Também há a questão de saber se esses escores gerados por IA realmente melhorariam o cuidado ao paciente. Para um paciente sintomático, um escore de CAC igual a zero pode oferecer uma falsa sensação de segurança. Para o paciente assintomático com um escore de CAC elevado, os passos seguintes continuam incertos. Para além das estatinas, não está claro se esses pacientes se beneficiariam ao iniciar medicamentos caros para redução do colesterol, como o Repatha ou outros inibidores de PCSK9. Isso pode incentivar alguns a buscar procedimentos desnecessários, porém custosos, que podem até acabar causando danos. Atualmente, a pontuação de CAC derivada de IA não é reembolsada como um serviço separado pelo Medicare ou pela maioria das seguradoras. O caso de negócio para essa tecnologia hoje, efetivamente, está ancorado nesses potenciais incentivos perversos.

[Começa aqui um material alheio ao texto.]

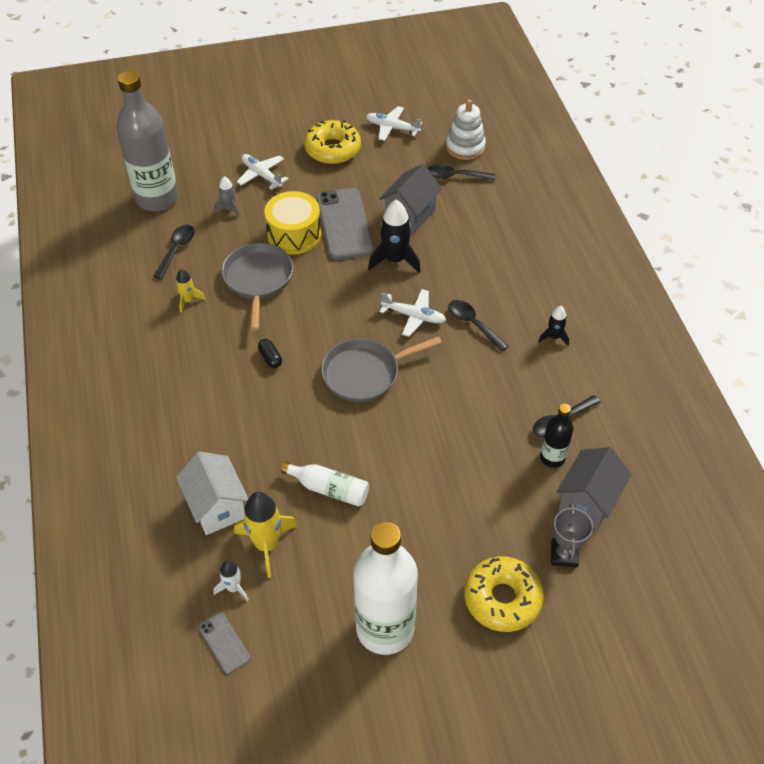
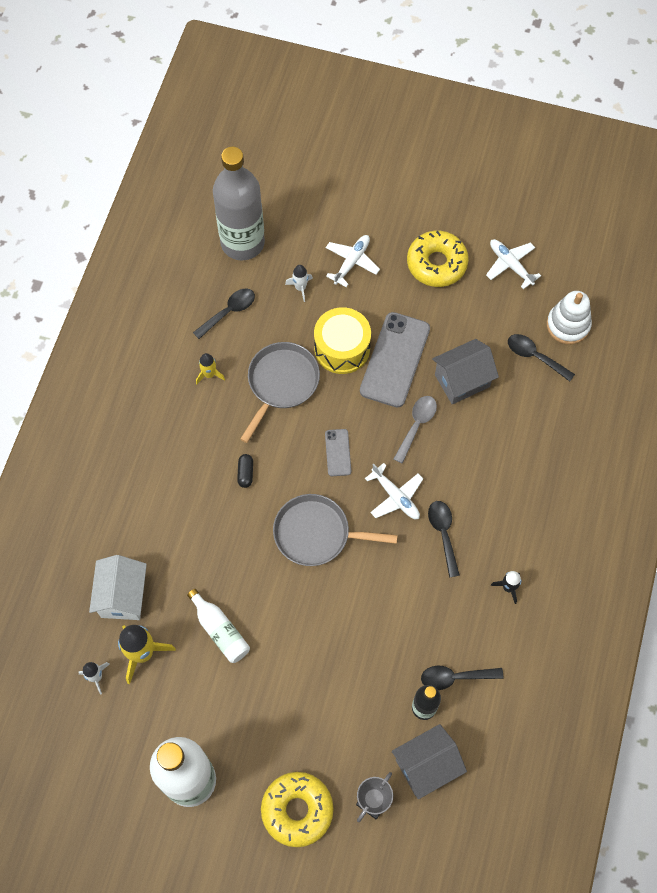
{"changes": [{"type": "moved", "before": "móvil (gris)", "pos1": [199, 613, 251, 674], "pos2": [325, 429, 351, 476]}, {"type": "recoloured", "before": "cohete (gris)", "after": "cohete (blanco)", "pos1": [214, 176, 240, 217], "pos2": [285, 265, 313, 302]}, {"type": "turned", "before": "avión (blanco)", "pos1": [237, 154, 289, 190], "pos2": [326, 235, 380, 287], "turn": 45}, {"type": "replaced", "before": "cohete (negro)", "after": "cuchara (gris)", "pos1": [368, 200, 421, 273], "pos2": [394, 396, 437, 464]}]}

Em um nível fundamental, essa abordagem pode realmente mudar a forma como definimos doença. Adam Rodman, hospitalista e especialista em IA no Beth Israel Deaconess Medical Center, em Boston, observou que escores de CAC derivados de IA compartilham semelhanças com o “incidentaloma”, um termo cunhado na década de 1980 para descrever achados inesperados em tomografias. Em ambos os casos, o padrão normal de diagnóstico — no qual médicos e pacientes deliberadamente iniciam exames para descobrir o que está causando um problema específico — foi fundamentalmente rompido. Mas, como Rodman observa, os incidentalomas ainda eram encontrados por humanos que analisavam as imagens.

Agora, ele diz, estamos entrando numa era de “nosologia baseada em máquinas”, na qual algoritmos definem doenças segundo os seus próprios critérios. À medida que as máquinas fazem mais diagnósticos, elas podem identificar coisas que nós deixamos passar. Mas Rodman e eu começamos a nos perguntar se pode surgir um futuro diagnóstico em duas camadas, no qual os “que têm” pagam por algoritmos de marca, enquanto os “que não têm” se contentam com alternativas inferiores.

Para pacientes sem fatores de risco ou desconectados do cuidado médico regular, um escore de CAC derivado de IA poderia potencialmente detectar problemas mais cedo e mudar completamente o panorama. Mas como esses escores chegam às pessoas, o que se faz com eles e se eles podem, de fato, melhorar os resultados dos pacientes em larga escala permanecem questões em aberto. Por enquanto — segurando a caneta enquanto alternam entre pacientes e resultados algorítmicos — os clínicos ainda importam.